Cities are fascinating backdrops for fiction, as every author comes at a place from a different angle. In my own fiction, I hesitated to write about my hometown of Edinburgh for a long time, because it was already such a familiar literary landscape. But every writer’s version of a city is unique, so I eventually succumbed.
For those who share my captivation, I highly recommend the utterly wonderful River Clyde by bestselling German author Simone Buchholz, translated thoughtfully by Rachel Ward. This is the fifth book in a crime fiction series revolving around state prosecutor Chastity Riley, a terrific character who is cynical and sardonic, but also full of heart and longing.
The previous books in the series have mostly been set in Hamburg, but this outing sees Riley travel to Glasgow, led by the suggestion of a house along the Clyde coastleft to her in a will. Riley is numbed by grief and shock from events in previous books, and the plot switches between her trying to find solace and a reason to continue on the streets of Glasgow, and her colleagues struggling without her back in Hamburg as they try to solve a series of arsons.
A contemplative examination of what it means to be alive and part of a community, with added fish suppers and pub chat
While there is crime in it, River Clyde is not really a crime novel at all. It’s a contemplative and existential examination of what it means to be alive and part of a community, with added fish suppers and pub chat. It’s absolutely fascinating seeing a city that you’re familiar with through the eyes of a visitor, and Buchholz’s prose is poetic, sinewy, strange and mysterious.
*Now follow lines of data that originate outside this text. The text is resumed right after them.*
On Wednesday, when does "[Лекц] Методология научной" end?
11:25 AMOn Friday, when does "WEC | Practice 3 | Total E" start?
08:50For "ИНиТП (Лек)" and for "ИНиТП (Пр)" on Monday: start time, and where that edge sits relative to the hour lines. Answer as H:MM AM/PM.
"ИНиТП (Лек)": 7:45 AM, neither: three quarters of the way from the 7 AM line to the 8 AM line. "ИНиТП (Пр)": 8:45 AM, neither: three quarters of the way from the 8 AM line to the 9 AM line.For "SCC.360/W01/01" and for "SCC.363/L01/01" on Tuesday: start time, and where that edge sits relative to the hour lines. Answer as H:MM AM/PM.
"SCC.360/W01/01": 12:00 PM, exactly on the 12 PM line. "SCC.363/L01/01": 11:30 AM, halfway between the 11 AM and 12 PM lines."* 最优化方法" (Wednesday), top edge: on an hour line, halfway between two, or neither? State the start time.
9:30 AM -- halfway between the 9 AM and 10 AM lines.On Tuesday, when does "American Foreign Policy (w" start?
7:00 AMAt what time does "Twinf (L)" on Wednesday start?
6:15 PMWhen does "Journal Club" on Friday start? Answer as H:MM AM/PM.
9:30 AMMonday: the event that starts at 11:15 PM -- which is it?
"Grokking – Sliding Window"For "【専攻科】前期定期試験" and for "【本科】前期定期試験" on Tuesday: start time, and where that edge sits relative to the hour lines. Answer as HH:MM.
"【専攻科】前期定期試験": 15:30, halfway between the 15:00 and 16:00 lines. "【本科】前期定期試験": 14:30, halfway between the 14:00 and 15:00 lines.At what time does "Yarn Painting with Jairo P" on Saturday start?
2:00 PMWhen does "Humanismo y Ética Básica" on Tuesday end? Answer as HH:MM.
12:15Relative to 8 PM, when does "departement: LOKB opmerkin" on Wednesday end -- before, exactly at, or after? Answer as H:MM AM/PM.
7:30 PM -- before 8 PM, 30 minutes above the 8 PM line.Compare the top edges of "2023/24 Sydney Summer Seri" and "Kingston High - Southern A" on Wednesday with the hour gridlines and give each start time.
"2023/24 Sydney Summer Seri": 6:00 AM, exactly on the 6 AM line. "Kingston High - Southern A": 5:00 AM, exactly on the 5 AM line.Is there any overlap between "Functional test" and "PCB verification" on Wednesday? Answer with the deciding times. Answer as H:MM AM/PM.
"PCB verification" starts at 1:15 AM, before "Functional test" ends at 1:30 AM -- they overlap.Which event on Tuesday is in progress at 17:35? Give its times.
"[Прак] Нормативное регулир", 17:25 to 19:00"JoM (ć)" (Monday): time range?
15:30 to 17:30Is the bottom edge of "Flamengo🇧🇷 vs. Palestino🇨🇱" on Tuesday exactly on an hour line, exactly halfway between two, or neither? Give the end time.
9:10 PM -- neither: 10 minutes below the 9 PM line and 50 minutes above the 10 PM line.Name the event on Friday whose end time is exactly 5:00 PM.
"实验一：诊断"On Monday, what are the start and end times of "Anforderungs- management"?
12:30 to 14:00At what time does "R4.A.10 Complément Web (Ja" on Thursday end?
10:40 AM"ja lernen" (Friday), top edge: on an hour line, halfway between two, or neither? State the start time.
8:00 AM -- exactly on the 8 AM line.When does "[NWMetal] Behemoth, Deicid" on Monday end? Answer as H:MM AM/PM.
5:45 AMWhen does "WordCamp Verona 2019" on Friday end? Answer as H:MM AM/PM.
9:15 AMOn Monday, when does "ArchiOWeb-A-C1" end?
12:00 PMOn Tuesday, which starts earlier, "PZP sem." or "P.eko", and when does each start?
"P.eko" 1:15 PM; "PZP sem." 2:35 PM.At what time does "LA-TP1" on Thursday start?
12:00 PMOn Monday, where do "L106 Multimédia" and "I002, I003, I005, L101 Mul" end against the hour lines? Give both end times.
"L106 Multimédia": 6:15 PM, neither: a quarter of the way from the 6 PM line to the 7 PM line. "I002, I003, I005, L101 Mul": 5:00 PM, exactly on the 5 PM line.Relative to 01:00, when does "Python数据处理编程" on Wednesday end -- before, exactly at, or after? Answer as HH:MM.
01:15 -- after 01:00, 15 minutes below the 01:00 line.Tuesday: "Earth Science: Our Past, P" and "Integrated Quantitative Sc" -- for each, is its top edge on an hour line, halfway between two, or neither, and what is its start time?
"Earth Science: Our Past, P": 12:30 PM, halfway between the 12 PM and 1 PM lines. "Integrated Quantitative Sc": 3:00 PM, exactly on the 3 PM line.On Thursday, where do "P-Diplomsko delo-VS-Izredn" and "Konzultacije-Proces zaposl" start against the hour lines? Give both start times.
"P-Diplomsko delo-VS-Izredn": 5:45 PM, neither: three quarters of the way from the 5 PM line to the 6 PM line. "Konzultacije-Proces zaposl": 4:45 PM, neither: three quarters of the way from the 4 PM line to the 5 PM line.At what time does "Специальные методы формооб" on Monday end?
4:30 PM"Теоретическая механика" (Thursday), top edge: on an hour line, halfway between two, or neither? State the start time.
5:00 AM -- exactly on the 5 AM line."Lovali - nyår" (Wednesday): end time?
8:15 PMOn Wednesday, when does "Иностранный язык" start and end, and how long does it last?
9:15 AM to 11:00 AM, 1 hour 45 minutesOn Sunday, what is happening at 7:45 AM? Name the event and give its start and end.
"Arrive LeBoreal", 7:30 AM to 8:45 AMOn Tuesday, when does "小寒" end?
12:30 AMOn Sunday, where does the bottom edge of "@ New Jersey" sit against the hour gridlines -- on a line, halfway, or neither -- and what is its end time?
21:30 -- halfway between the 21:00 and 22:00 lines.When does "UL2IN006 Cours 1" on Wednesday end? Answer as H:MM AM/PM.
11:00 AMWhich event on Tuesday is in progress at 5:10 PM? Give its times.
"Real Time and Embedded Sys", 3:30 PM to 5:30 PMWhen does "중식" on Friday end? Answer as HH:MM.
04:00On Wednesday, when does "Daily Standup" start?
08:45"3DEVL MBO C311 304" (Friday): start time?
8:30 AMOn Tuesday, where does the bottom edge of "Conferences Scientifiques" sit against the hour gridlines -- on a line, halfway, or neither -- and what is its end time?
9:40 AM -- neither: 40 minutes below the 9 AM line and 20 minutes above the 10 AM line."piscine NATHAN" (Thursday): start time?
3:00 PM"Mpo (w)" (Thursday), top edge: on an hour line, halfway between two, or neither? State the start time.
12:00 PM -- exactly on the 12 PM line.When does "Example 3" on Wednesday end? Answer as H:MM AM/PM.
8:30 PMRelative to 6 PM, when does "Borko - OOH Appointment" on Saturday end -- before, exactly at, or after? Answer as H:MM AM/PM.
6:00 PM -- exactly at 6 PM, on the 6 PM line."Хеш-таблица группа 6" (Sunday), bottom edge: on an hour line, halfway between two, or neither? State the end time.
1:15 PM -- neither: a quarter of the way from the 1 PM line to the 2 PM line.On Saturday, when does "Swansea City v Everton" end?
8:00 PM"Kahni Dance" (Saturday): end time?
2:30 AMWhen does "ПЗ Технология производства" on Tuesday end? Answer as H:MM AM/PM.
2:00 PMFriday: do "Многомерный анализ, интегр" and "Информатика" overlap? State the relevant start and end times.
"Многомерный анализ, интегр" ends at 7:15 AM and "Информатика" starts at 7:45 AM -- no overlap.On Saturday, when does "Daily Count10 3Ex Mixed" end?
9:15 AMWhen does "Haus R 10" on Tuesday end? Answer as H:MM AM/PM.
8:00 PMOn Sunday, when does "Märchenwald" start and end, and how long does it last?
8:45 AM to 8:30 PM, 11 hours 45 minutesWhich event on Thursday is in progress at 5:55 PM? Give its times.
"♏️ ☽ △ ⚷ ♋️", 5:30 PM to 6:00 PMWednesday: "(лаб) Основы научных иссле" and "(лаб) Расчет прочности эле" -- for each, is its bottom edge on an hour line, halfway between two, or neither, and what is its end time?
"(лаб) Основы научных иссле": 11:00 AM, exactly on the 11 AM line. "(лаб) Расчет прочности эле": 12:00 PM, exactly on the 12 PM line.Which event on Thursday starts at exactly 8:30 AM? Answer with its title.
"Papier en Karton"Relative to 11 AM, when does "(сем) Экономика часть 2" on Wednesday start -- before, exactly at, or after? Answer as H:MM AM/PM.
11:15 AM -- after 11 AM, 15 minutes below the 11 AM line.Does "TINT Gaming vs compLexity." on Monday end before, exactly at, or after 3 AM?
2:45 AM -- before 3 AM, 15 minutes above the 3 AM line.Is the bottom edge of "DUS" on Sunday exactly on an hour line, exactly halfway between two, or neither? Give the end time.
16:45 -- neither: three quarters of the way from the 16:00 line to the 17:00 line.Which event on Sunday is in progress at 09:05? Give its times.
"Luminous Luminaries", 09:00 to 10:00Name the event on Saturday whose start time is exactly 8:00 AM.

The river coursing through the city and beyond becomes a narrator of sorts as Riley teams up with Tom, an old man who used to love her great-aunt, in an effort to help each other and find meaning.
As they travel up Gare Loch, it becomes an odyssey. Are they escaping their past or looking to the future? All the while, the river is there watching, waiting. This is daring, original and beguiling fiction of the highest order, a book that make you see the familiar anew.